La question des résidences secondaires prend une tournure fiscale significative en France. À partir de 2025, une quarantaine de communes appliqueront une surtaxe de 60 % sur ces propriétés, ce qui pourrait transformer le paysage immobilier pour de nombreux propriétaires.
EN BREF
- 40 communes en France appliqueront une surtaxe maximale de 60 % sur les résidences secondaires.
- Cette mesure vise à libérer des logements pour les résidents permanents et à freiner l’expansion des meublés touristiques.
- Des métropoles comme Paris, Lyon et Marseille sont concernées, ainsi que des stations balnéaires prisées.
Le rêve d’une maison de vacances s’accompagne d’un casse-tête fiscal pour certains. Alors que la taxe d’habitation a été supprimée pour les résidences principales, elle demeure bien en vigueur pour les résidences secondaires. Dans les zones tendues, où la demande de logements est particulièrement forte, une quarantaine de communes ont décidé d’introduire une surtaxe maximale de 60 %.
Cette initiative, autorisée par la loi, a pour but de réguler un marché immobilier en pleine tension. D’après des données récentes, 44 % des 3 690 communes éligibles auront mis en place une majoration en 2025, une augmentation par rapport aux 40 % enregistrés l’année précédente. Cette démarche s’inscrit dans un objectif clair : libérer des logements pour les habitants permanents et limiter la prolifération des meublés touristiques, souvent associés à des plateformes comme Airbnb.
Les collectivités locales voient dans la surtaxe sur les résidences secondaires un outil stratégique. Par exemple, à La Rochelle, la municipalité a majoré son taux de 50 % à 60 % avec l’espoir de transformer les 6 500 résidences secondaires de la ville, représentant 12 % du parc immobilier, en logements destinés aux familles, étudiants et jeunes actifs.
La situation est similaire à Villeurbanne, près de Lyon, où la mairie a porté son taux de 36 % à 60 %. Cette décision s’inscrit dans un combat contre le mal-logement, alors que le nombre de résidences secondaires a plus que doublé en dix ans dans cette métropole, où près de 25 000 personnes vivent sans domicile.
Les grandes métropoles, telles que Paris, Lyon, Bordeaux, Marseille et Nice, figurent parmi les villes qui appliqueront cette surtaxe.
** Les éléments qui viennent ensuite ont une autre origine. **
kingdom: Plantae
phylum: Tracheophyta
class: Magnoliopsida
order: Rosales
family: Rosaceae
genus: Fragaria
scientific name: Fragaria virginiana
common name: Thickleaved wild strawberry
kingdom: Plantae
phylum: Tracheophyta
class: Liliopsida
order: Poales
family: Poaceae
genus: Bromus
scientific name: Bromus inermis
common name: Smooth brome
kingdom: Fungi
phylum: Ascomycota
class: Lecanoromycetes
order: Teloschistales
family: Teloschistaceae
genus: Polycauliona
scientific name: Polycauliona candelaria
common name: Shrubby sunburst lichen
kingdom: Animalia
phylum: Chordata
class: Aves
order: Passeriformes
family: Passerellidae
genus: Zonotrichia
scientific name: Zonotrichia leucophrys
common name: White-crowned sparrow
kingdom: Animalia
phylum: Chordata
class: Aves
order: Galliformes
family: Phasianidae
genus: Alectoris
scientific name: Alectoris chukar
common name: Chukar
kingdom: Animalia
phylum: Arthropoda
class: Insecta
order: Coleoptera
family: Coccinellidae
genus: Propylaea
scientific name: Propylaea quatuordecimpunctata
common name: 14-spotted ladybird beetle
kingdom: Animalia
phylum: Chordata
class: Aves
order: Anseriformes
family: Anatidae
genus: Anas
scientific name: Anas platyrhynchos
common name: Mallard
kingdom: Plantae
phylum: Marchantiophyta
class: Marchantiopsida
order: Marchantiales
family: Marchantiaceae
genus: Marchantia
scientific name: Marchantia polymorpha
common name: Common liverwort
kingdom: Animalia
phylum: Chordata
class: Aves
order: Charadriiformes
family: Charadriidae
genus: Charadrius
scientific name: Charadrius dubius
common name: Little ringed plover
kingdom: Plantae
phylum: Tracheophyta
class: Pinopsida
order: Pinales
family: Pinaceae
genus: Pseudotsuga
Cependant, la pression est également ressentie sur le littoral, dans des stations balnéaires prisées comme Biarritz, Saint-Jean-de-Luz et La Rochelle, où la forte demande saisonnière écarte souvent les résidents permanents.
La répartition de cette surtaxe à travers la France révèle des disparités. L’ouest du pays, notamment en Nouvelle-Aquitaine et en Bretagne, affiche les taux moyens de majoration les plus élevés, culminant respectivement à 49,3 % et 49,4 %. En revanche, les régions du nord-est, comme la Bourgogne-Franche-Comté (20,2 %) et le Grand-Est (34,7 %), se montrent plus clémentes pour les propriétaires de résidences secondaires. Cette taxe d’habitation majorée s’ajoute à une taxe foncière qui a déjà augmenté de 20 % en moyenne au cours des cinq dernières années.
Ces évolutions témoignent d’un changement de paradigme dans la gestion des biens immobiliers en France. Les collectivités locales tentent de trouver un équilibre entre l’attractivité touristique et la nécessité de logements pour les résidents permanents, un enjeu crucial dans un contexte de crise du logement.